● YOUR TASK:
Please output the listing that follows exactly, but keep all images out.

● DATA PROVIDED:

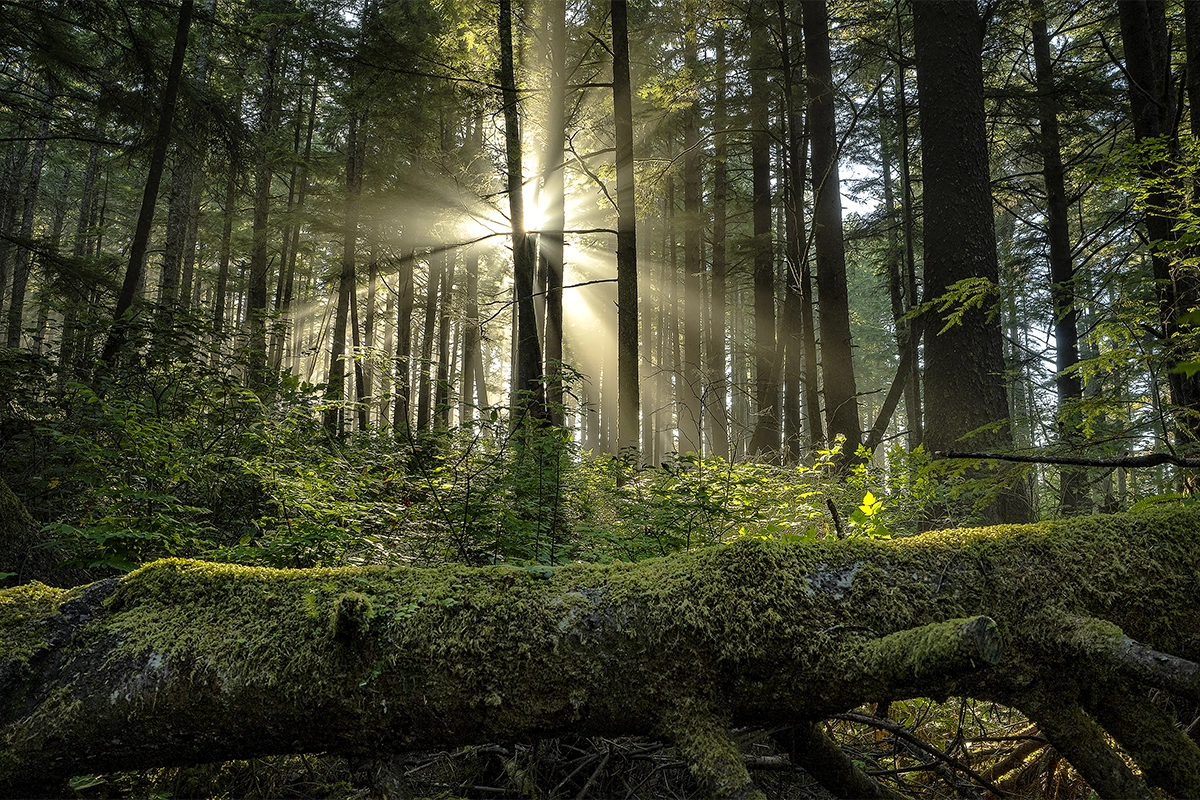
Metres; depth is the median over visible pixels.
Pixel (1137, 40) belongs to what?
tree
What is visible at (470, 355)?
tree
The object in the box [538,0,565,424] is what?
tree
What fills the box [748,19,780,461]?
tree
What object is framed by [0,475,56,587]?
tree trunk
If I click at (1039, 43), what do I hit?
tree
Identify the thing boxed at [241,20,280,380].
tree
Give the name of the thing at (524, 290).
tree
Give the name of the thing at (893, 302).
tree
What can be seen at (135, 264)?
tree
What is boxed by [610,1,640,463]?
tree
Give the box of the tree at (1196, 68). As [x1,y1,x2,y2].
[1184,1,1199,142]
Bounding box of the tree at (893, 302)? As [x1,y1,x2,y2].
[880,78,921,451]
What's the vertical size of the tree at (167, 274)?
11.271 m
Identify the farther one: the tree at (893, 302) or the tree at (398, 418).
the tree at (398, 418)
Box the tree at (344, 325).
[324,95,364,435]
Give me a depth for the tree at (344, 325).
16.26 m
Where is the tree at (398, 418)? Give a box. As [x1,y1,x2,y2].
[392,224,416,434]
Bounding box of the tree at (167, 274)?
[156,5,209,318]
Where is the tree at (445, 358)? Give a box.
[432,247,453,430]
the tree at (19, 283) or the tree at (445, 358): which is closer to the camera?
the tree at (19, 283)
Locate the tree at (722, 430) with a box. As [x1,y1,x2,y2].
[706,27,730,457]
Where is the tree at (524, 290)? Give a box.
[496,0,549,429]
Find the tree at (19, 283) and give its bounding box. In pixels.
[1,92,49,353]
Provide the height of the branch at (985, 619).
0.210 m
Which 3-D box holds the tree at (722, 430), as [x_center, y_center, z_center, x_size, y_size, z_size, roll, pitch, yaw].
[2.696,-5.004,20.150,0.839,13.658,0.906,2,-8,-14]
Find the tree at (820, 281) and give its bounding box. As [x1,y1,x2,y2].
[800,0,859,470]
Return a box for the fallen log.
[0,500,1198,797]
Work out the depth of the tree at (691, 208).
20.47 m
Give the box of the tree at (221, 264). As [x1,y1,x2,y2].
[212,125,241,340]
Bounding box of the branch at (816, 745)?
[773,717,895,799]
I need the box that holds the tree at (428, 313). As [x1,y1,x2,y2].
[415,246,439,435]
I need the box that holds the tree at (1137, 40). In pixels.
[1118,0,1199,446]
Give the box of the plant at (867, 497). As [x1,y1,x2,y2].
[848,490,890,539]
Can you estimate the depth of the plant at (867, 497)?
5.10 m
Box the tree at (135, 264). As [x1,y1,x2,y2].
[103,0,196,359]
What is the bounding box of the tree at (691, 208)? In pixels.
[681,20,707,450]
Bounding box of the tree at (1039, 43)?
[1030,0,1092,520]
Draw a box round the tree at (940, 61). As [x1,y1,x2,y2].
[909,0,1025,519]
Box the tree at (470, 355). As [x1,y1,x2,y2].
[460,235,483,424]
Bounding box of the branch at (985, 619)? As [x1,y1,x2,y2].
[847,615,1002,685]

● WRITTEN RESPONSE:
Metres; depth is the median over visible pixels.
Pixel (1137, 40) belongs to what?
tree
What is visible at (470, 355)?
tree
The object in the box [538,0,565,424] is what?
tree
What fills the box [748,19,780,461]?
tree
What object is framed by [0,475,56,587]?
tree trunk
If I click at (1039, 43), what do I hit?
tree
Identify the thing boxed at [241,20,280,380].
tree
Give the name of the thing at (524, 290).
tree
Give the name of the thing at (893, 302).
tree
What can be seen at (135, 264)?
tree
What is boxed by [610,1,640,463]?
tree
Give the box of the tree at (1196, 68). As [x1,y1,x2,y2].
[1184,1,1199,142]
Bounding box of the tree at (893, 302)? As [x1,y1,x2,y2].
[880,78,921,451]
What's the vertical size of the tree at (167, 274)?
11.271 m
Identify the farther one: the tree at (893, 302) or the tree at (398, 418).
the tree at (398, 418)
Box the tree at (344, 325).
[324,95,364,435]
Give me a depth for the tree at (344, 325).
16.26 m
Where is the tree at (398, 418)? Give a box. As [x1,y1,x2,y2].
[392,224,416,434]
Bounding box of the tree at (167, 274)?
[156,5,209,318]
Where is the tree at (445, 358)? Give a box.
[432,247,453,430]
the tree at (19, 283) or the tree at (445, 358): which is closer to the camera?
the tree at (19, 283)
Locate the tree at (722, 430) with a box. As [x1,y1,x2,y2].
[706,27,730,457]
Where is the tree at (524, 290)? Give a box.
[496,0,549,429]
Find the tree at (19, 283) and give its bounding box. In pixels.
[1,92,49,353]
Provide the height of the branch at (985, 619).
0.210 m
Which 3-D box holds the tree at (722, 430), as [x_center, y_center, z_center, x_size, y_size, z_size, roll, pitch, yaw].
[2.696,-5.004,20.150,0.839,13.658,0.906,2,-8,-14]
Find the tree at (820, 281) and give its bounding box. As [x1,y1,x2,y2].
[800,0,859,470]
Return a box for the fallen log.
[0,500,1198,797]
Work out the depth of the tree at (691, 208).
20.47 m
Give the box of the tree at (221, 264). As [x1,y1,x2,y2].
[212,125,241,340]
Bounding box of the branch at (816, 745)?
[773,717,895,799]
I need the box that holds the tree at (428, 313). As [x1,y1,x2,y2].
[415,246,439,435]
I need the box that holds the tree at (1137, 40). In pixels.
[1118,0,1199,446]
Give the box of the plant at (867, 497). As [x1,y1,x2,y2].
[848,490,890,539]
Can you estimate the depth of the plant at (867, 497)?
5.10 m
Box the tree at (135, 264). As [x1,y1,x2,y2].
[103,0,196,359]
What is the bounding box of the tree at (691, 208)? In pixels.
[681,20,707,450]
Bounding box of the tree at (1039, 43)?
[1030,0,1092,520]
Draw a box round the tree at (940, 61). As [x1,y1,x2,y2].
[909,0,1025,519]
Box the tree at (470, 355). As [x1,y1,x2,y2].
[460,235,483,424]
Bounding box of the branch at (985, 619)? As [x1,y1,x2,y2].
[847,615,1002,685]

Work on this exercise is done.